De niño viví en casa de varios familiares regados por Medellín, Cartagena, Cúcuta, Cali, Bogotá. Cuando cambiaba de ciudad, no sólo cambiaba de casa, sino que mudaba de aparato de fonación. Muy joven supe que no basta una misma lengua para la unificación de los pueblos. Un mínimo acento, un mero timbre de voz ya nos dice o nos susurra que somos diferentes de la masa parlante y, asimismo, similares a un clan, a una casta, a una cultura.
La observación de Juan Villoro me sorprendió discurriendo en el autobús. Se subía el octavo mendigo en el trayecto de cien cuadras entre mi trabajo y mi casa a exponer el mismo discurso de los otros siete. Los mendigos cumplen cierta función niveladora de hacer sentir rey al empleado de clase media por cuanto le piden. Se parecen al político dominador: ambos usan el discurso público. Es el juego de la democracia. Aturdidos por el tráfico y mortificados por burlones locutores de radio, esta vez, palpándose de nuevo los bolsillos, los pasajeros advirtieron la ausencia de monedas y, mareados por las vallas publicitarias y las propagandas de radio que también pedían y pedían, dejaron escapar balbuceos de molestias. El mendigo, herido en lo más hondo por el reproche y la indiferencia de su público, se dio a insultarnos como cualquier actor fracasado. Su insulto se trocó en soliloquio: «Piensan que pido por qué sí. Pues no. Mi papá fue un esmeraldero, sí, lleno de plata, y lo mataron de un tiro en la cabeza, ¡pum! Qué culpa que yo haya quedado en la calle. ¿De qué otra forma quieren que les venga a pedir sino expresándoles mi necesidad, mi desconsuelo, mi desconcierto por tanta injusticia? ¡Ah! Pero si no me van a ayudar para qué continuo insistiendo. Esta gente es ignorante, indiferente. ¡Viva el anticristo: 666! ¡Viva Adolfo Hitler! ¡Ah! Con razón Adolfo mató a tanta gente. Van a ver.»
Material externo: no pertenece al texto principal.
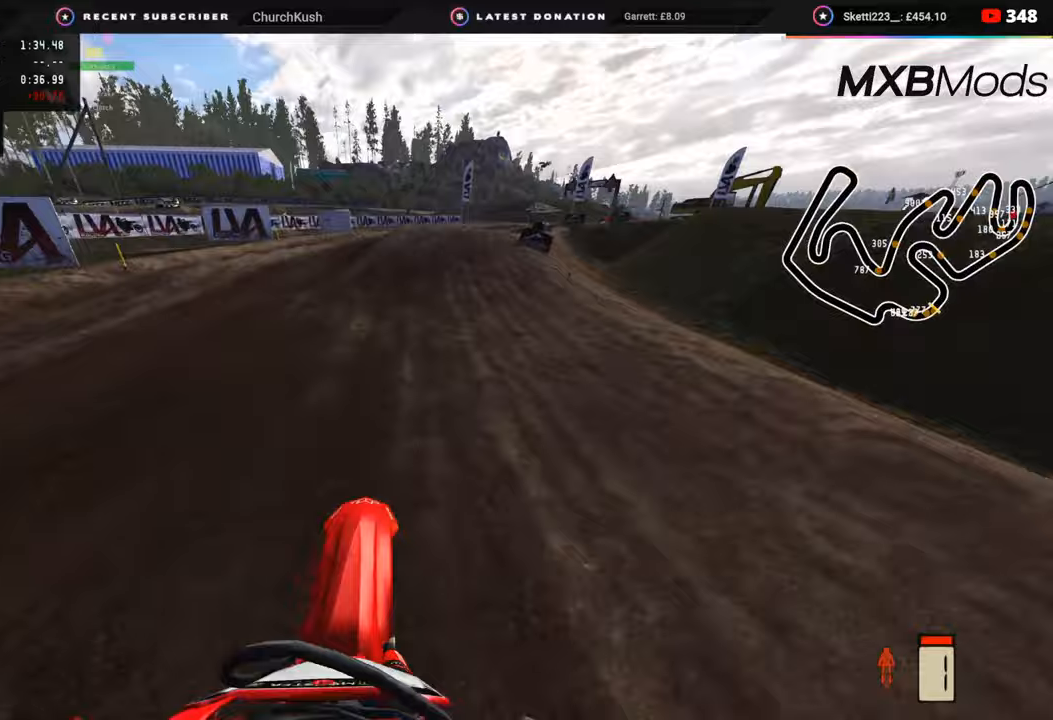
{"buttons": ["R3"], "left_stick": "up-right", "right_stick": "center", "events": [[167, "left_stick", "up-right"], [200, "right_stick", "center"], [267, "R2", "up"], [467, "R3", "down"]]}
Ignoró si aquel mendigo conocía la biografía de Hitler. También Hitler había comenzado mendigando en las calles de Munich hasta que se encontró con receptores adecuados y en el tiempo apropiado. La historia refiere que sucedió en una taberna (también Mefistófeles hizo su primera aparición en la taberna de Abuerbach), donde miembros del naciente partido nazi departían algunas cervezas. Después del show-cabaret se subió al escenario cierto hombre de bigotito ridículo, más bien bajo de estatura, algo chato – nadie menos arquetípico de la «raza superior» – a pronunciar, borracho, un elocuente discurso sobre la libertad de Alemania. «¡Nosotros!», gritaba, «humillados bajo el infame tratado de Versalles (…) somos la raza superior». El alcohol, que ya tenía muy animados a los militares y a los parroquianos que departían en esa taberna, se encargó de hacer más efectivas las leyes del perfecto orador tal como las estableció Cicerón: deleitar, conmover y convencer. Bien dijo Baruch Spinoza que sólo el facineroso y el ebrio se creen libres. Me pregunto por qué Nietzsche, tan furibundo contra la concepción cristiana del perdón y la lástima, no observó que la concepción del superhombre encarnaba perfecto en los mendigos: déspotas fracasados, opresores disimulados. Desde la antigüedad los más elocuentes se creen o se toman como semidioses. ¡Y qué importa si esa habladuría se ciña o no a la realidad! Las palabras nunca son las cosas. Pero precisamente mi investigación crecía estimulada por ese escepticismo. ¿Qué las palabras no son las cosas? ¡Ni que valieran las teorías de Saussure!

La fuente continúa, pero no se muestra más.